Saturday, May 1, 2010

In my tribe



Go to most any writers’ conference and a peculiar strain of war stories often surfaces: viz., tales of the writing group from hell. So plentiful and outrageous are these stories (the curmudgeon who never met a phrase he liked, the woman who wrote solely about elves, etcetcetc) that I actually ducked invitations to writing groups for years.

But I began rethinking my anthrophobia this past fall. At Wordstock I got to meet most of the Seattle 7, a group of amazing writers who met for years and wound up all getting published at the same time. And I organized a panel that was ostensibly about playwriting, but which wound up getting populated by several members of Portland’s Big Brain Trust, including Marc Acito, Storm Large and Cynthia Whitcomb. All these writers clearly had tremendous admiration and respect and bonhomie for each other. You could tell from the way they badgered each other mercilessly in public. I knewI wanted that.

Well. Put an idea out there, Madame Blavatsky sez, and a clarion call ripples through the universe. Post-Wordstock, in a chance conversation with a playwright I know, it came out that we have both been writing novels — for years. We knew we needed the support of a group, but my friend was equally leery of them; she had not had great experiences joining extant meetings. So we started collecting people. We discovered a local director whose first book comes out this fall and who was well into her second manuscript; and then another playwright, who had recently realized her latest script was crying out for a long-form treatment.

Voilà — a gang of four. We’ve been meeting weekly for months now. And while this blog may have languished as a consequence, hey! The novel’s coming along great. The simple fact that I’m committed to providing my gangsters with 10 pages a week whether those pages are gibberish or gold, has been near-miraculous for this scribbler. What I was missing from my writing regimen all along is now embodied in these weekly sessions: an audience. A respondent audience, not a vague abstraction.

What’s fun, too, is that we’re all refugees from the theater. Not that any of us have abandoned the form — quite the contrary. But our theater backgrounds inform our writing in surprising ways. The compression of dialogue, for one. And perhaps even more importantly, our instincts for what constitutes a “scene” in a narrative is, well … theatrical. Aristotelian. Beginnings/middles/ends. We understand how images — and not just words — can give a story tremendous unity.
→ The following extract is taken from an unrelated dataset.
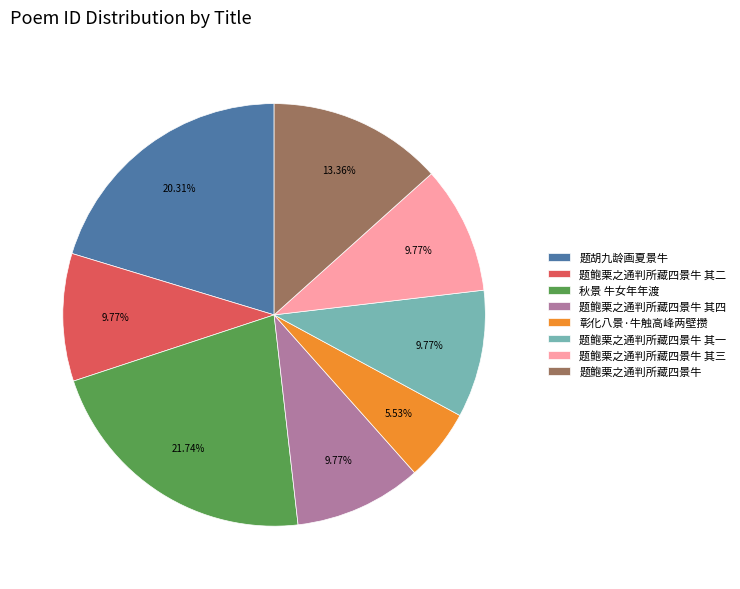

To the nearest percent, what percentage of the pie is 题鲍栗之通判所藏四景牛 其四?

10%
I love my small tribe and our as-yet unnamed cabal. (Suggestions?) Stay tuned for more dispatches from the trenches.

5 comments:

David Millstone said...

Mead- Suzy Vitello can tell you a lot about writing groups. She's been in a very successful group for years.

Cousin Tabitha (nmrn) said...

Name suggestion: Ink Spots. Sure it's taken, but then again each moment is different than any before it.

Marguerite said...

I am so happy for you and your Muse, Mead. What a lucky group of writers to have found a safe nest.

Possible group names:

The (Portland) Nest.

The Gangsters. (Your word.)

Patrick Wohlmut said...

I wanna play too. :-(

I miss being part of a group that requires you to bring something, anything, to the table every week. I miss having a cabal that keeps me honest and keeps me working. I am very jealous of you right now - as well as being very excited that you have this wonderful opportunity, and such wonderful people to participate with you.

Hmm... Names. I'll think about it and get back to you.

Holly Mac said...

Oh, Mead. I'm jealous too. It's funny to read this because I have been trying to talk myself out of contacting you about forming a writing group for months.

I have a double-sided fear when it comes to writing groups. My first fear is much like you mentioned, the dread of being sidled with naysayers or people who are constitutionally incapable of thinking outside of the box.

My second fear is that I will be the weak leak in the group, the girl writing only about elves, the one who has to look up denouement and didactic in order to understand what the hell everyone else is talking about.

But, as Patrick mentioned, there is that certain something that happens when you are part of a group like that. Your creative spark has a reason to show up, and not just because you've been begging it to show up for months.

Congrats on your group. I look forward to hearing about the updates.

A name? How about the Novel Idealists?